= James Duff (North Norfolk MP) =

British Army officer and politician

Colonel James Duff (1831 - 22 December 1878) was a British Army officer and Conservative Party politician from Westwick in Norfolk.

==Early life==
Duff was born on 21 July 1831 in Elgin, Morayshire, Scotland. He was the son of James Duff and his wife Charlotte, eldest daughter of Sir George Beeston Prescott. His grandfather was Major-General Sir James Duff.

Duff was educated at Rugby and entered the army as an ensign in 1851.

==Career==
He served with the 23rd Royal Welsh Fusiliers in the Crimean War, including the Siege of Sebastopol, and was taken prisoner in the Battle of Inkerman. He retired from the army in 1858 as a major, having received the Crimea Medal with two clasps, and became a Justice of the Peace (JP) in Norfolk.

He was elected as a Member of Parliament (MP) for North Norfolk at a by-election in April 1876, after the death of Frederick Walpole MP, and held the seat until his death less than three years later. In Parliament, Duff spoke on military matters, and was active in getting the Norfolk and Suffolk Fisheries Act 1877 through Parliament.

== Personal life ==
In 1859, Duff married Mary Laura Dawkins, daughter of Edward Dawkins. Together, they were the parents of:

- Mildred Blanche Duff (1860–1932)
- Beatrice Duff (1861–1863)
- Lilian Selina Amy Duff (1862–1910)

## Requirement A
Restate the James Duff article word for word, from its title line to the final line.

## Items
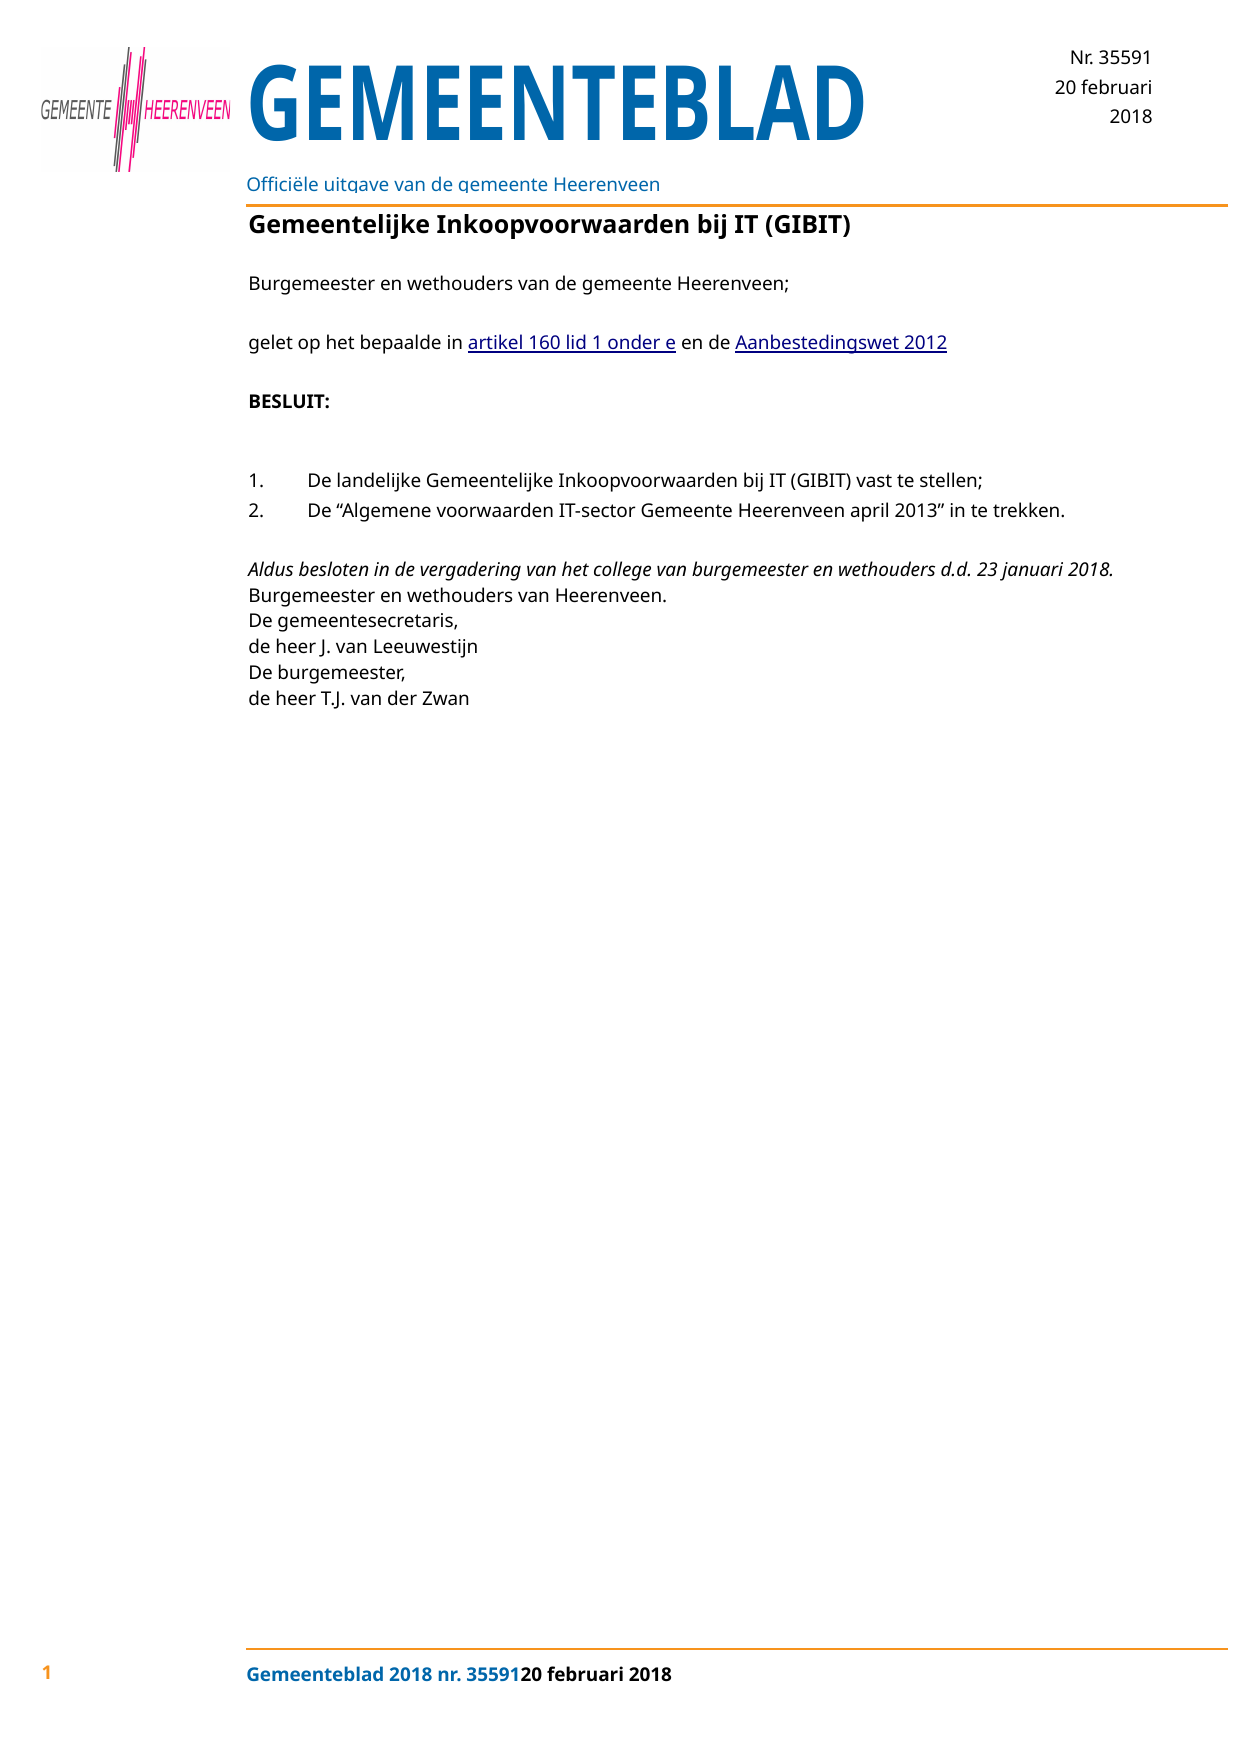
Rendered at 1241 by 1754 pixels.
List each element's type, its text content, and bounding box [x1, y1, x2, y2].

text BESLUIT: [248, 389, 1152, 414]
text de heer J. van Leeuwestijn [248, 633, 1152, 659]
list De landelijke Gemeentelijke Inkoopvoorwaarden bij IT (GIBIT) vast te stellen; [248, 467, 1152, 493]
text De burgemeester, [248, 659, 1152, 685]
text de heer T.J. van der Zwan [248, 685, 1152, 711]
picture [41, 47, 231, 172]
text Burgemeester en wethouders van de gemeente Heerenveen; [248, 270, 1152, 296]
text De gemeentesecretaris, [248, 608, 1152, 633]
text gelet op het bepaalde in artikel 160 lid 1 onder e en de Aanbestedingswet 2012 [248, 329, 1152, 355]
text Gemeentelijke Inkoopvoorwaarden bij IT (GIBIT) [248, 207, 1152, 241]
text Aldus besloten in de vergadering van het college van burgemeester en wethouders d.d. 23 januari 2018. [248, 556, 1152, 582]
list De “Algemene voorwaarden IT-sector Gemeente Heerenveen april 2013” in te trekken. [248, 497, 1152, 523]
text Burgemeester en wethouders van Heerenveen. [248, 582, 1152, 608]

## Requirement B
Quote the lines of the records from the one containing "text BESLUIT: [248, 389, 1152, 414]" through the last line of the records, including both.

## Full answer A
= James Duff (North Norfolk MP) =

British Army officer and politician

Colonel James Duff (1831 - 22 December 1878) was a British Army officer and Conservative Party politician from Westwick in Norfolk.

==Early life==
Duff was born on 21 July 1831 in Elgin, Morayshire, Scotland. He was the son of James Duff and his wife Charlotte, eldest daughter of Sir George Beeston Prescott. His grandfather was Major-General Sir James Duff.

Duff was educated at Rugby and entered the army as an ensign in 1851.

==Career==
He served with the 23rd Royal Welsh Fusiliers in the Crimean War, including the Siege of Sebastopol, and was taken prisoner in the Battle of Inkerman. He retired from the army in 1858 as a major, having received the Crimea Medal with two clasps, and became a Justice of the Peace (JP) in Norfolk.

He was elected as a Member of Parliament (MP) for North Norfolk at a by-election in April 1876, after the death of Frederick Walpole MP, and held the seat until his death less than three years later. In Parliament, Duff spoke on military matters, and was active in getting the Norfolk and Suffolk Fisheries Act 1877 through Parliament.

== Personal life ==
In 1859, Duff married Mary Laura Dawkins, daughter of Edward Dawkins. Together, they were the parents of:

- Mildred Blanche Duff (1860–1932)
- Beatrice Duff (1861–1863)
- Lilian Selina Amy Duff (1862–1910)

## Full answer B
text BESLUIT: [248, 389, 1152, 414]
text de heer J. van Leeuwestijn [248, 633, 1152, 659]
list De landelijke Gemeentelijke Inkoopvoorwaarden bij IT (GIBIT) vast te stellen; [248, 467, 1152, 493]
text De burgemeester, [248, 659, 1152, 685]
text de heer T.J. van der Zwan [248, 685, 1152, 711]
picture [41, 47, 231, 172]
text Burgemeester en wethouders van de gemeente Heerenveen; [248, 270, 1152, 296]
text De gemeentesecretaris, [248, 608, 1152, 633]
text gelet op het bepaalde in artikel 160 lid 1 onder e en de Aanbestedingswet 2012 [248, 329, 1152, 355]
text Gemeentelijke Inkoopvoorwaarden bij IT (GIBIT) [248, 207, 1152, 241]
text Aldus besloten in de vergadering van het college van burgemeester en wethouders d.d. 23 januari 2018. [248, 556, 1152, 582]
list De “Algemene voorwaarden IT-sector Gemeente Heerenveen april 2013” in te trekken. [248, 497, 1152, 523]
text Burgemeester en wethouders van Heerenveen. [248, 582, 1152, 608]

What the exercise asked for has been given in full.